Die Stadt will bekanntlich Zwischenergebnisse zur Briefwahl-Beteiligung nicht veröffentlichen und lässt diese Haltung derzeit von der Bezirksregierung überprüfen. Die WAZ hat aus einer sicheren Quelle erfahren, dass bislang an den acht Briefwahlstellen täglich jeweils zwischen 120 und 300 Bürger ihre Stimme abgegeben haben. Das macht 960 bis 2400 am Tag. Zählt man den gestrigen Freitag mit, kommen sieben Tage zusammen. Das bedeutet, dass die Zahl der Menschen, die bereits ihre Stimme abgegeben haben, zwischen 6720 und 16 800 liegen muss. Die Briefwahl ist in den sieben Bezirksämtern (Mitte, Meiderich, Walsum, Hamborn, Homberg, Rheinhausen, Süd) sowie im Wahlamt in Neudorf wochentags ab 8 Uhr möglich.

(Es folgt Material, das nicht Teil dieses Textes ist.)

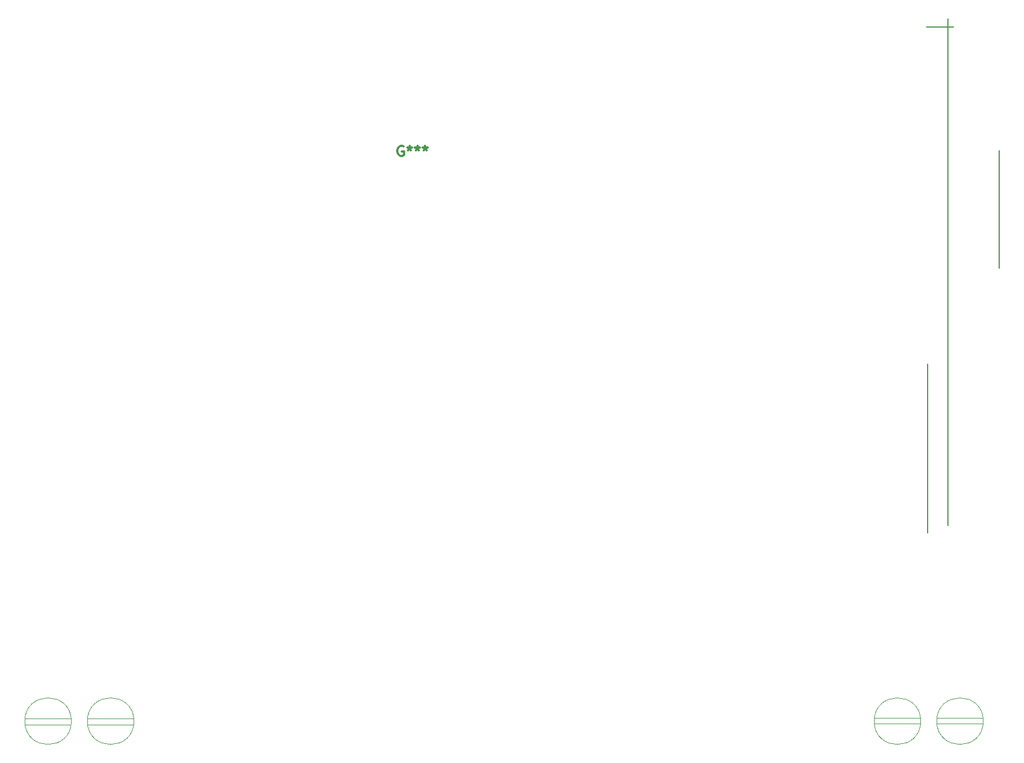
<source format=gbr>
G04 #@! TF.GenerationSoftware,KiCad,Pcbnew,(6.0.5)*
G04 #@! TF.CreationDate,2022-06-02T00:44:05-04:00*
G04 #@! TF.ProjectId,BBB_16,4242425f-3136-42e6-9b69-6361645f7063,v2.1*
G04 #@! TF.SameCoordinates,Original*
G04 #@! TF.FileFunction,OtherDrawing,Comment*
%FSLAX46Y46*%
G04 Gerber Fmt 4.6, Leading zero omitted, Abs format (unit mm)*
G04 Created by KiCad (PCBNEW (6.0.5)) date 2022-06-02 00:44:05*
%MOMM*%
%LPD*%
G01*
G04 APERTURE LIST*
%ADD10C,0.150000*%
%ADD11C,0.300000*%
%ADD12C,0.120000*%
G04 APERTURE END LIST*
D10*
X211267000Y-115999800D02*
X211267000Y-39799800D01*
X208167000Y-117099800D02*
X208167000Y-91699800D01*
X218967000Y-77299800D02*
X218967000Y-60899800D01*
X208067000Y-40999800D02*
X212067000Y-40999800D01*
X218967000Y-60899800D02*
X218967000Y-59599800D01*
D11*
X129445723Y-58974042D02*
X129300580Y-58901470D01*
X129082866Y-58901470D01*
X128865152Y-58974042D01*
X128720009Y-59119184D01*
X128647437Y-59264327D01*
X128574866Y-59554613D01*
X128574866Y-59772327D01*
X128647437Y-60062613D01*
X128720009Y-60207756D01*
X128865152Y-60352899D01*
X129082866Y-60425470D01*
X129228009Y-60425470D01*
X129445723Y-60352899D01*
X129518295Y-60280327D01*
X129518295Y-59772327D01*
X129228009Y-59772327D01*
X130389152Y-58901470D02*
X130389152Y-59264327D01*
X130026295Y-59119184D02*
X130389152Y-59264327D01*
X130752009Y-59119184D01*
X130171437Y-59554613D02*
X130389152Y-59264327D01*
X130606866Y-59554613D01*
X131550295Y-58901470D02*
X131550295Y-59264327D01*
X131187437Y-59119184D02*
X131550295Y-59264327D01*
X131913152Y-59119184D01*
X131332580Y-59554613D02*
X131550295Y-59264327D01*
X131768009Y-59554613D01*
X132711437Y-58901470D02*
X132711437Y-59264327D01*
X132348580Y-59119184D02*
X132711437Y-59264327D01*
X133074295Y-59119184D01*
X132493723Y-59554613D02*
X132711437Y-59264327D01*
X132929152Y-59554613D01*
D12*
X82067000Y-144999800D02*
X88867000Y-144999800D01*
X82067000Y-145899800D02*
X88867000Y-145899800D01*
X79467000Y-145899800D02*
X72667000Y-145899800D01*
X79467000Y-144999800D02*
X72667000Y-144999800D01*
X88968428Y-145399800D02*
G75*
G03*
X88968428Y-145399800I-3501428J0D01*
G01*
X79567000Y-145399800D02*
G75*
G03*
X79567000Y-145399800I-3500000J0D01*
G01*
X209667000Y-145799800D02*
X216467000Y-145799800D01*
X207067000Y-145799800D02*
X200267000Y-145799800D01*
X209667000Y-144899800D02*
X216467000Y-144899800D01*
X207067000Y-144899800D02*
X200267000Y-144899800D01*
X216567000Y-145399800D02*
G75*
G03*
X216567000Y-145399800I-3500000J0D01*
G01*
X207168428Y-145399800D02*
G75*
G03*
X207168428Y-145399800I-3501428J0D01*
G01*
M02*

</source>
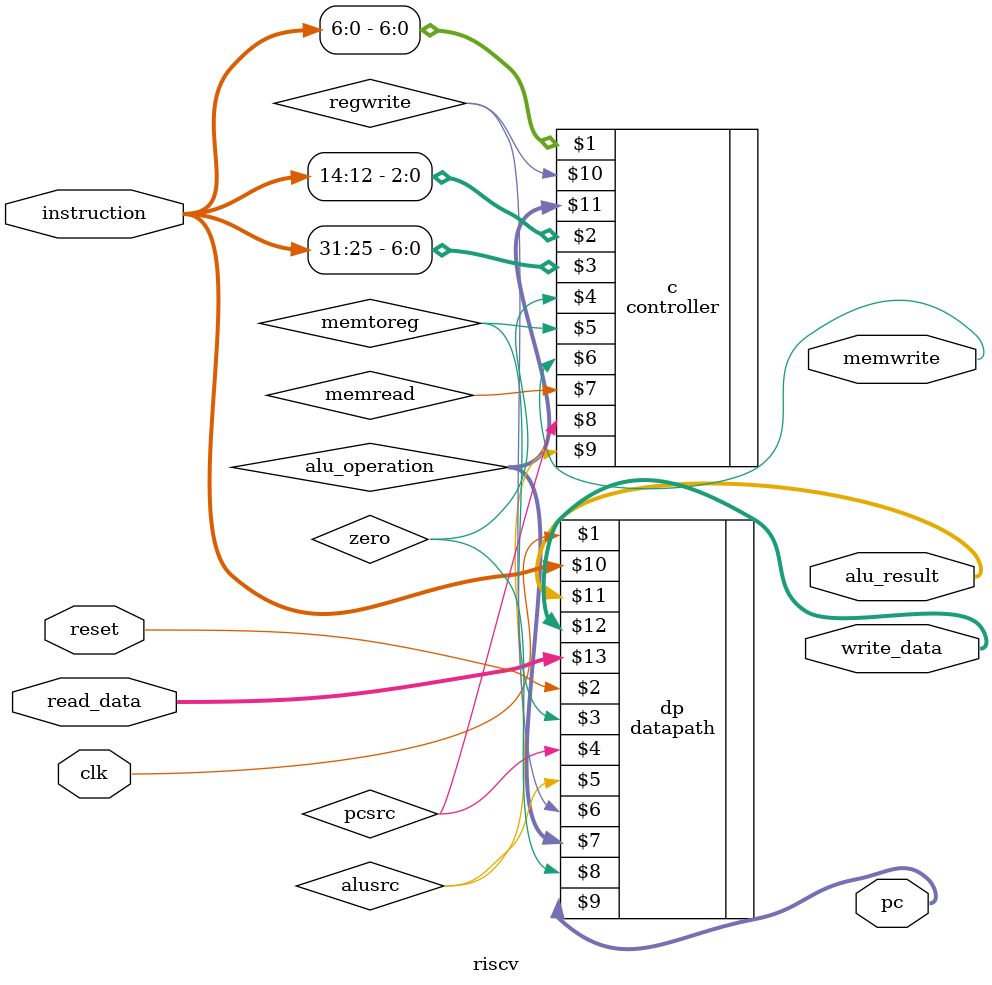
<source format=v>

`include "controller.v"
`include "datapath.v"

module riscv(input         clk, reset,
             output [63:0] pc,
             input  [31:0] instruction,
             output        memwrite,
             output [63:0] alu_result,  write_data,
             input  [63:0] read_data);

  wire        memtoreg, pcsrc, zero, alusrc, regwrite;
  wire [3:0]  alu_operation;

  controller c(instruction[6:0],      //opcode
               instruction[14:12],    //funct3
               instruction[31:25],    //funct7
               zero,
               memtoreg, memwrite, memread,
               pcsrc,
               alusrc, regwrite,
               alu_operation);

  datapath dp(clk, reset, 
              memtoreg, pcsrc,
              alusrc,
              regwrite, 
              alu_operation,
              zero,
              pc,
              instruction,
              alu_result,  write_data,
              read_data);

endmodule
</source>
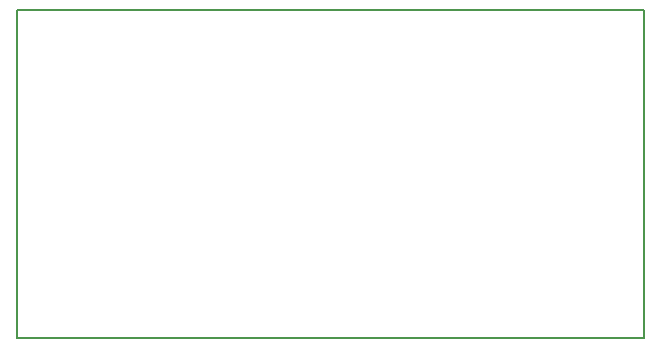
<source format=gm1>
G04 MADE WITH FRITZING*
G04 WWW.FRITZING.ORG*
G04 DOUBLE SIDED*
G04 HOLES PLATED*
G04 CONTOUR ON CENTER OF CONTOUR VECTOR*
%ASAXBY*%
%FSLAX23Y23*%
%MOIN*%
%OFA0B0*%
%SFA1.0B1.0*%
%ADD10R,2.099290X1.100650*%
%ADD11C,0.008000*%
%ADD10C,0.008*%
%LNCONTOUR*%
G90*
G70*
G54D10*
G54D11*
X4Y1097D02*
X2095Y1097D01*
X2095Y4D01*
X4Y4D01*
X4Y1097D01*
D02*
G04 End of contour*
M02*
</source>
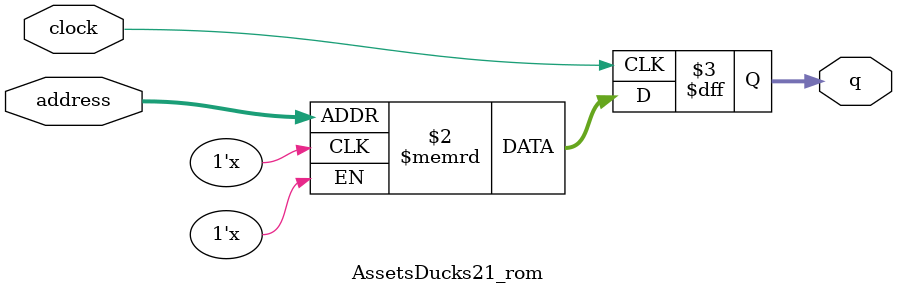
<source format=sv>
module AssetsDucks21_rom (
	input logic clock,
	input logic [11:0] address,
	output logic [3:0] q
);

logic [3:0] memory [0:4095] /* synthesis ram_init_file = "./AssetsDucks21/AssetsDucks21.mif" */;

always_ff @ (posedge clock) begin
	q <= memory[address];
end

endmodule

</source>
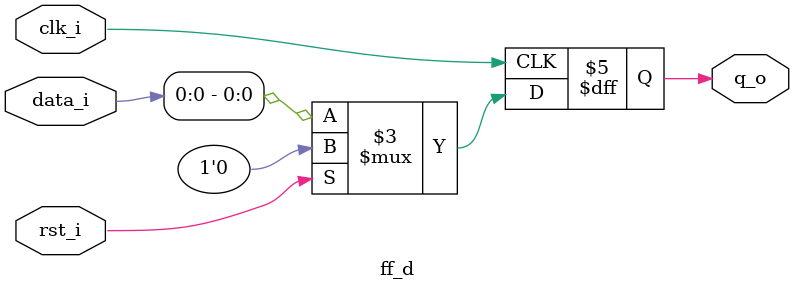
<source format=sv>
`timescale 1ns / 1ns


module ff_d #(parameter W=8)
(
    input clk_i       		,   	//Clock signal
    input rst_i      		,   	//Reset signal
    input [W-1:0] data_i     	,   	//Data signal
    output reg q_o        		//Output signal
);

always @(posedge clk_i)
begin
    if(rst_i)
        begin
            q_o <= 0;
        end
    else
        begin
            q_o <= data_i;
        end
end

endmodule
</source>
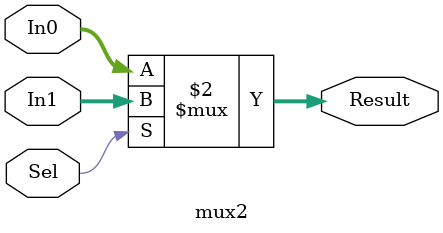
<source format=v>
module mux2 (input  [31:0] In0, In1,input   Sel,output [31:0] Result);
     assign Result = (Sel==1'b0)?In0:In1;
endmodule
</source>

Wer hier abstimmen will, muss sich anstellen, aber nicht, weil der Andrang so groß ist, sondern weil man hier warten muss, bis man an einen der Tische im Großraumbüro des Bürgerservice gebeten wird: „Sie werden aufgerufen“ steht auf einer Tafel am Eingang. Der Bürgerservice befindet sich in der ersten Etage, der Eingang zum Bezirksamt ist nicht gerade auffällig. Weder am Eingang im Erdgeschoss noch an der Tür zum Großraumbüro ist ein Hinweis auf die Abstimmung per Briefwahl angebracht. Ein Ehepaar mittleren Alters schaut sich auch erst unsicher um. Erst auf Nachfrage erfahren sie, dass sie hier abstimmen können. Doch der mit Schildern gekennzeichnete Schreibtisch ist gerade verwaist. Doch dann bittet eine andere Mitarbeiterin sie schließlich an ihren Schreibtisch und händigt die Unterlagen aus und erklärt, was sie tun müssen.

Bezirksamt Rheinhausen

Drei Treppen geht es nach oben, bevor man das vom Eingang provisorisch ausgeschilderte Briefwahl-Lokal im Obergeschoss erreicht hat. Dort knubbelt es sich täglich. Wer Zeit hat, erledigt noch schnell etwas in der Stadt und hofft auf weniger Andrang beim zweiten Versuch. Hauptsächlich Ältere stehen tagsüber in der Schlange, einige haben Wahlbenachrichtigung und Vollmacht von berufstätigen Angehörigen dabei, um deren Briefwahlunterlagen gleich mitzubringen. „Was das wieder kostet“, empört sich eine Frau mittleren Alters. „Dabei hätte man das so viel billiger und schneller haben können - er hätte ja freiwillig gehen können.“

Bezirksamt Homberg

Zwei Briefwahl-Kabinen gibt es im Erdgeschoss des Bezirksrathauses, eine direkt in der Bürgerservice-Station, eine zweite weiter hinten auf dem Flur. In den Nachmittagsstunden hält sich der Andrang in Grenzen, wer Glück hat, kommt sogar ohne Wartezeit zum Zug. „Aber es gibt auch Stoßzeiten, da sieht es ganz anders aus“, verrät ein Ortskundiger. Übrigens: Übermorgen kommen hier auch die Berufstätigen zum Zug. Denn dann hat der Homberger Bürgerservice, wie jeden Montag, bis 18 Uhr geöffnet.